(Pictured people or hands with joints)
##############################
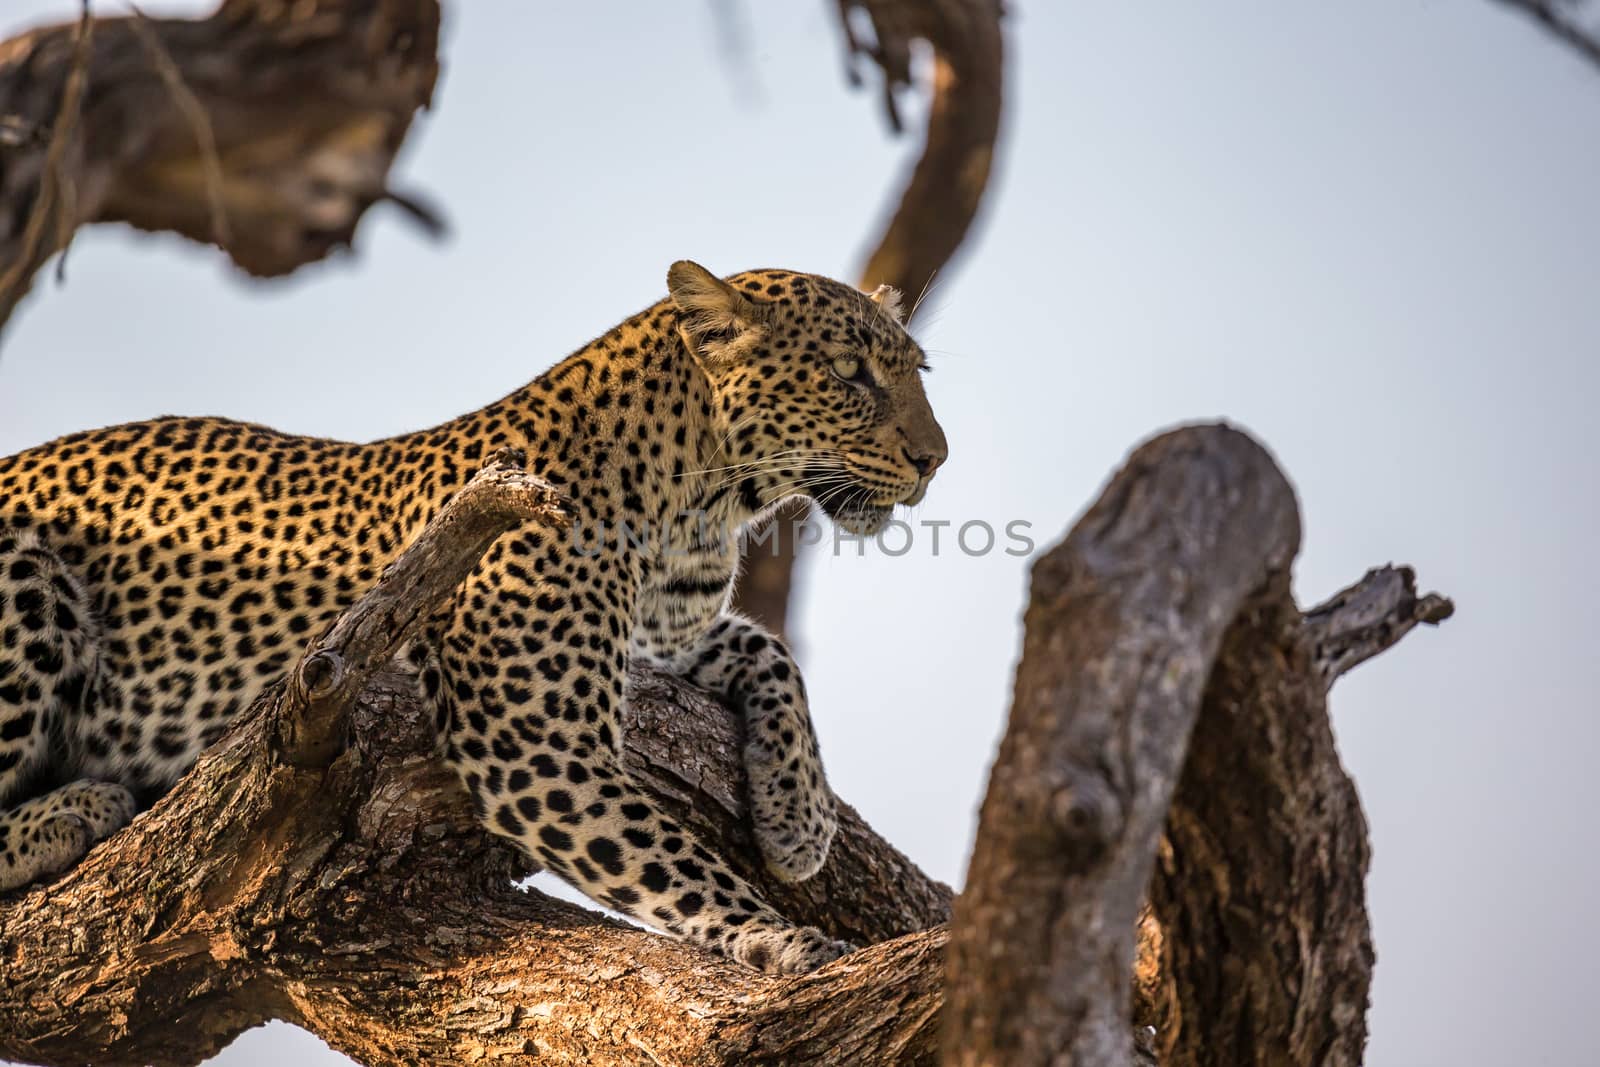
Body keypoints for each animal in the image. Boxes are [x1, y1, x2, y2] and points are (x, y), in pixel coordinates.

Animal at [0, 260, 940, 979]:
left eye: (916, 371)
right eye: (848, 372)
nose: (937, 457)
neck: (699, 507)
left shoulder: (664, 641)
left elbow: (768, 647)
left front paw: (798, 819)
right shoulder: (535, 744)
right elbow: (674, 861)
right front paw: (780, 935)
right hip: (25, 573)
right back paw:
##############################
◆ The problem ◆
State the number of lines in the records that include "right", and write nothing else.

◆ Written solution ◆
6